◆ Recorded information ◆
=== Begin Enclosure ===

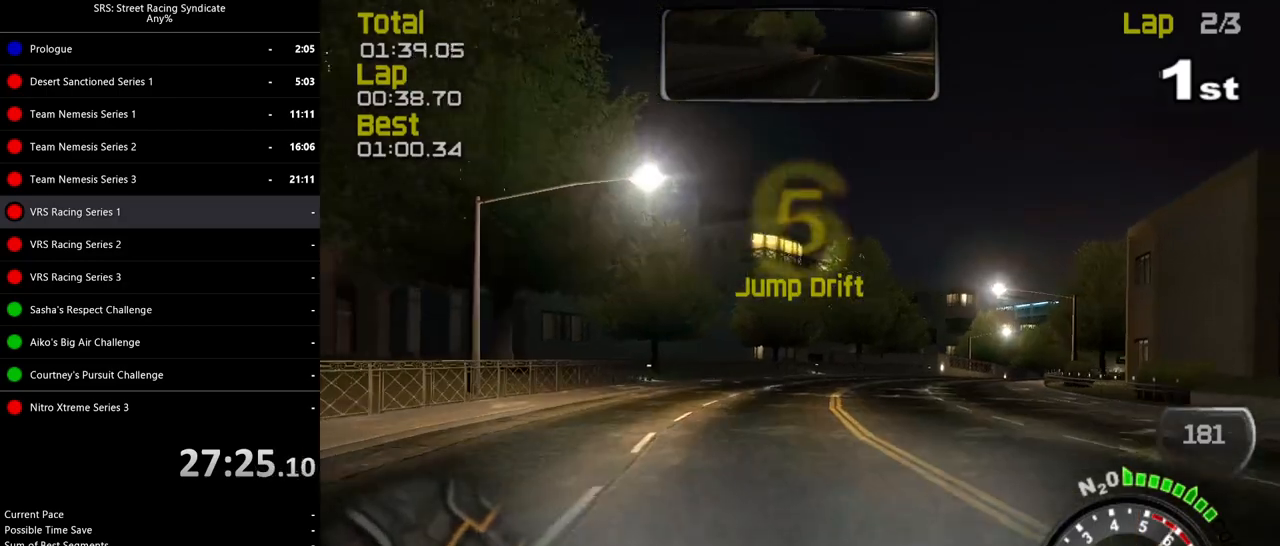
{"buttons": ["SQUARE", "R2"], "left_stick": "center", "events": [[83, "SQUARE", "down"], [83, "left_stick", "center"]]}
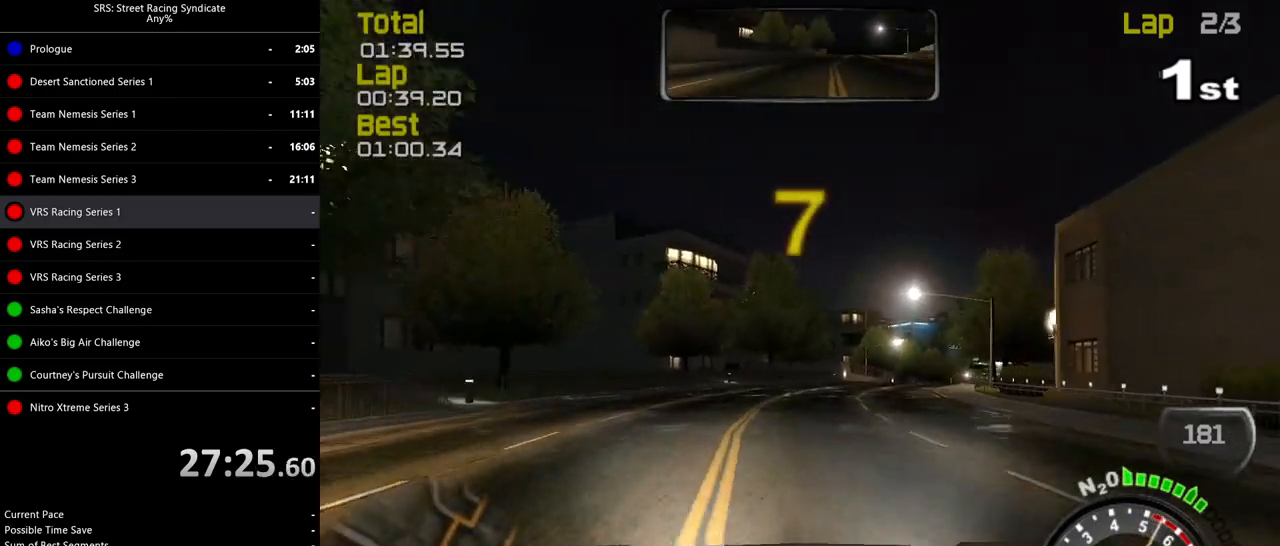
{"buttons": ["R2"], "left_stick": "right", "events": [[184, "SQUARE", "up"], [184, "left_stick", "right"], [367, "left_stick", "center"], [417, "left_stick", "right"]]}
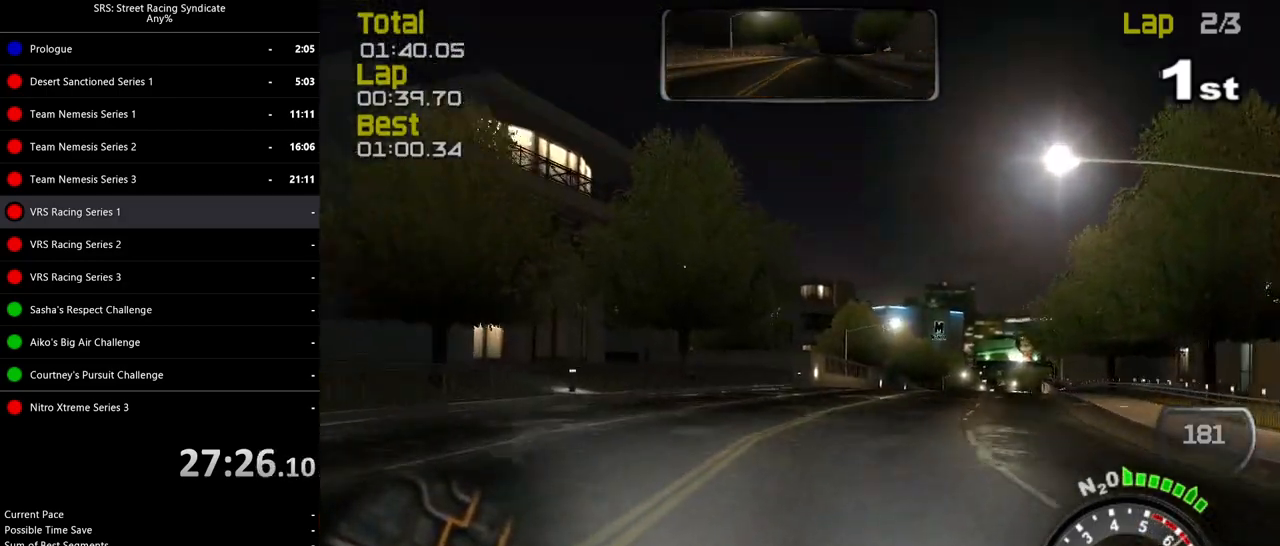
{"buttons": ["R2"], "left_stick": "up-right", "events": [[100, "left_stick", "center"], [267, "left_stick", "right"], [483, "left_stick", "up-right"]]}
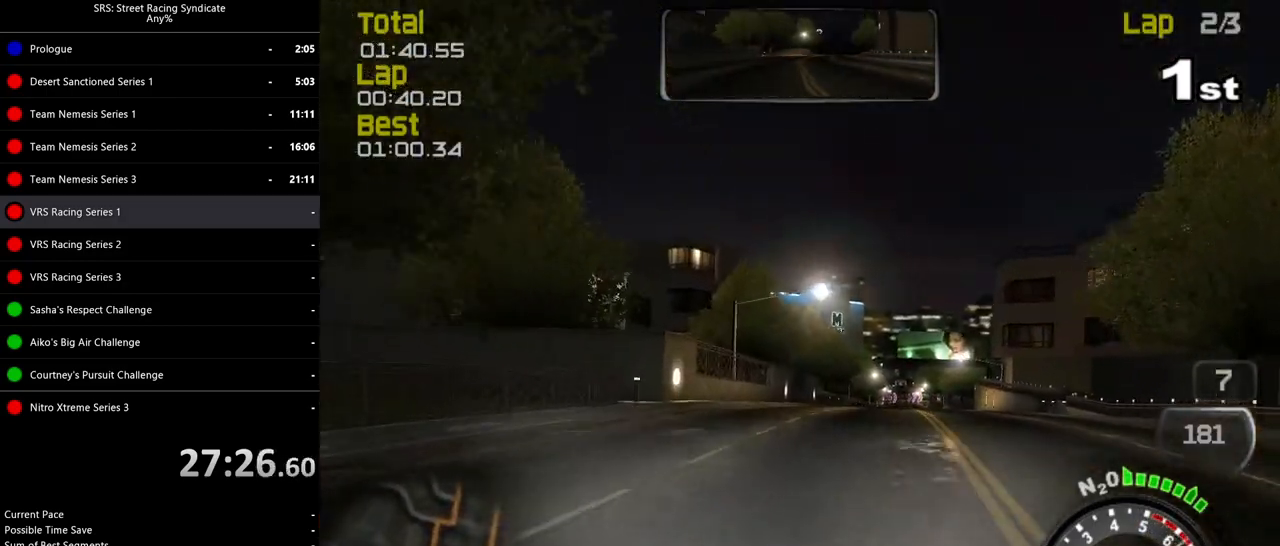
{"buttons": ["R2"], "left_stick": "right", "events": [[284, "TRIANGLE", "down"], [384, "TRIANGLE", "up"], [401, "left_stick", "right"]]}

=== End Enclosure ===

◆ Task details ◆
Which lines of the material contain "down"? List them.

◆ Completed task ◆
{"buttons": ["SQUARE", "R2"], "left_stick": "center", "events": [[83, "SQUARE", "down"], [83, "left_stick", "center"]]}
{"buttons": ["R2"], "left_stick": "right", "events": [[284, "TRIANGLE", "down"], [384, "TRIANGLE", "up"], [401, "left_stick", "right"]]}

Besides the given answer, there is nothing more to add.